Агген вошла в парк. Здесь стало холодно и сыро. Дневные цветы закрылись. Пахло падалью, как на задах мясной лавки.
Агген пробежала по дорожке и вдруг остановилась: с дерева свисала на тонкой шее чья-то белая голова, искаженная мерзкой гримасой. Девочке потребовалось несколько секунд, чтобы понять: распустился с наступлением тьмы цветок на лиане. От него и разило тухлятиной. Мясистые белые лепестки были неряшливо осыпаны пыльцой, точно прыщами.
«Хорошо, что я быстро найду мой оторванный рукав и смогу поскорее убраться отсюда», – подумала Агген.
Однако ей пришлось изрядно побегать по дорожкам, прежде чем она увидела наконец лоскут, болтавшийся на ветке.

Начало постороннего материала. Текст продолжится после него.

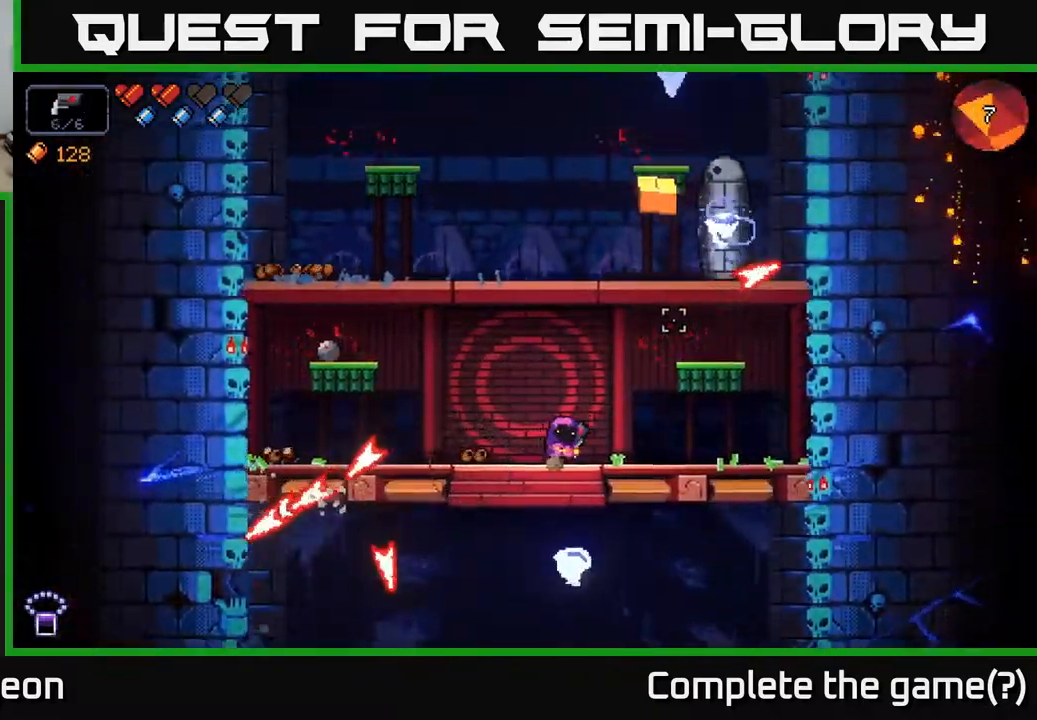
{"buttons": ["R2"], "left_stick": "center", "right_stick": "up-right", "events": [[150, "left_stick", "up-right"], [167, "R2", "down"], [250, "left_stick", "center"]]}
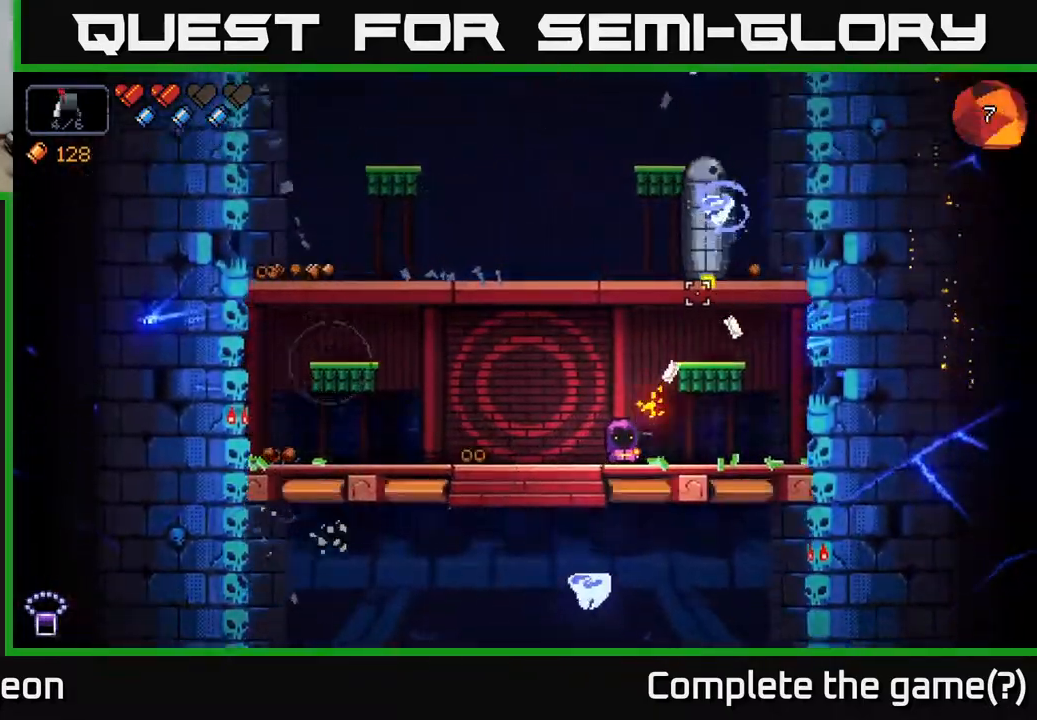
{"buttons": ["R2"], "left_stick": "center", "right_stick": "up-right", "events": [[100, "left_stick", "left"], [267, "left_stick", "center"]]}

Девочка поднялась на цыпочки и приблизилась к кусту. Она прислушалась, но теперь, когда кругом пыхтела и вздыхала ночь, не смогла различить дыхания незнакомца. Поэтому она села прямо на сырую траву, вытянула шею, заглядывая под ветки, и позвала:
– Эй.
Сейчас внятная речь из уст незнакомца не показалась бы ей таким уж противоестественным явлением.
Сначала ничего не происходило, только оторвался и со шлепком упал вдруг на землю тот самый перезревший цветок лианы. К утру он, наверное, засохнет, и его уберут дворники.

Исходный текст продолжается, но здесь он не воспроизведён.